According to a Washington Post/ABC poll on Tuesday, Mr Obama’s approval rating is at 68 per cent – the highest at this stage in office since Ronald Reagan in 1981.
A separate New York Times/CBS poll found 77 per cent of Americans were optimistic about the next four years under Mr Obama in spite of conveying pessimism about the economy and their own personal circumstances.
The polls showed narrow majorities in favour of more stimulus spending to revive the economy but also rising alarm about the size of the budget deficit, which is set to exceed $1,500bn this year.
Large majorities opposed further bail-outs of the car industry. But, by almost equally large margins, people approved of the way Mr Obama was handling the economic crisis.

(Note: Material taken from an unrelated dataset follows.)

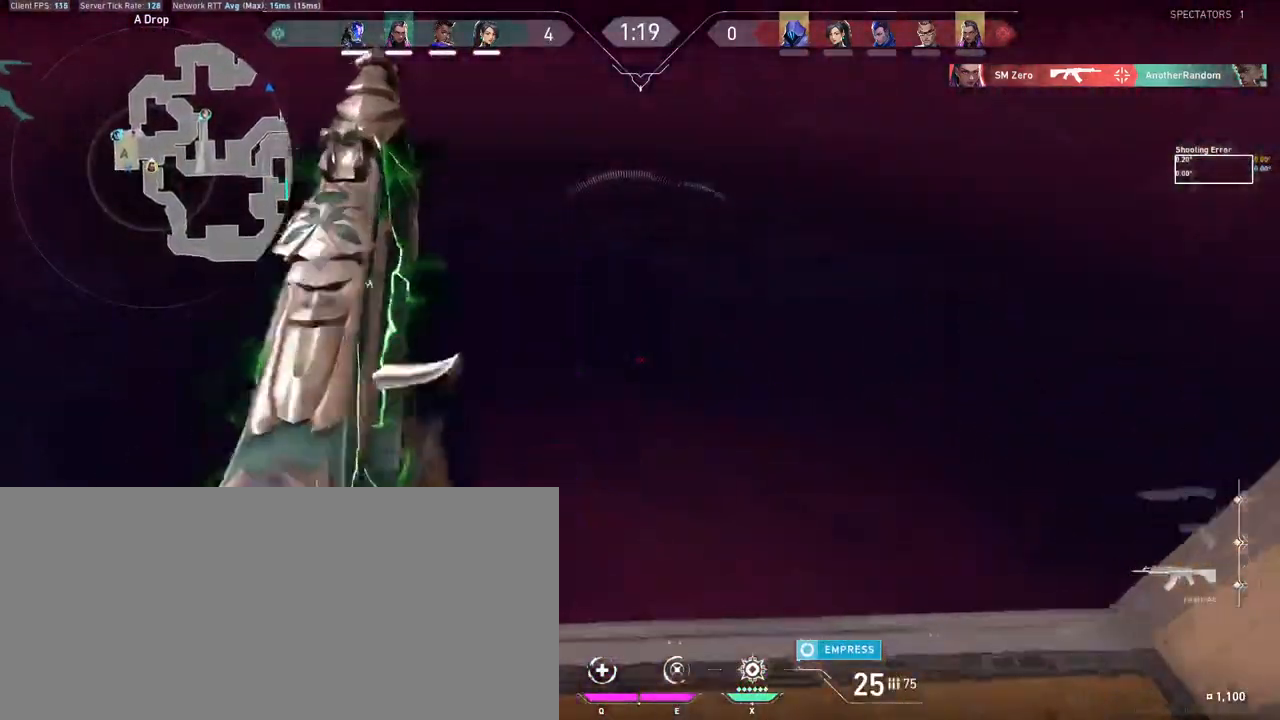
{"keys": ["d", "s"], "mouse": [], "events": [[167, "a", "down"], [283, "w", "up"], [333, "s", "down"], [383, "shift", "up"], [400, "s", "up"], [417, "a", "up"], [433, "d", "down"], [483, "s", "down"]]}
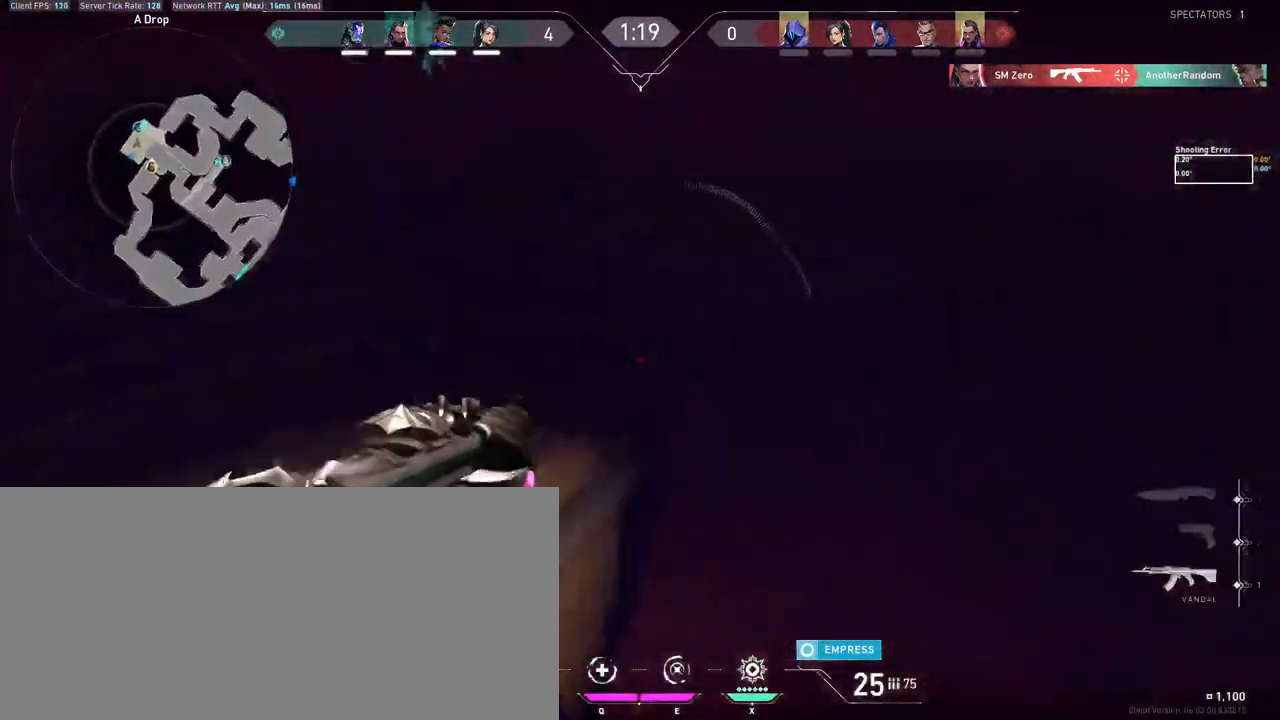
{"keys": ["a"], "mouse": [], "events": [[33, "s", "up"], [100, "s", "down"], [200, "d", "up"], [233, "s", "up"], [283, "w", "down"], [433, "a", "down"], [500, "w", "up"]]}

“There are clearly contradictory feelings about the policies Mr Obama is pursuing,” said Carroll Doherty, associate director of the Pew Research Centre. “In essence, these numbers reflect the public’s desire for leadership coupled with confusion about the economic times we are living in.”
Perhaps more troubling for Mr Obama was the divergence between Democratic and Republican voters, who appeared for a brief spell to be united in their hopes for a “post-partisan” era of national politics. That sentiment is dissolving rapidly.
In some respects this plays into Mr Obama’s hands – 61 per cent approve of his handling of the crisis, against just 38 per cent for the performance of Republicans, according to the Post.
But Republican voters are increasingly hostile. The president this week blamed “cable [television] chatter” for some of the scepticism towards his economic plans. But a recent Pew poll found that 47 per cent of Republicans believed Mr Obama’s national security policies had made a terrorist attack on the US more likely.
At the same time, support for Mr Obama’s leadership has grown among independent voters – the usual arbiters of election outcomes and the group for whom bipartisanship matters most. According to the most recent Gallup poll, 34 per cent of US voters describe themselves as independents.
“Every time Obama reaches out his hand to Republicans and they bite it, he wins among independents,” says Charlie Cook, author of the Cook Political Report. “The White House is playing the situation skilfully. It has made operational mistakes ... but it hasn’t yet made any big strategic blunders.
“The question is whether his reach is longer than his grasp.”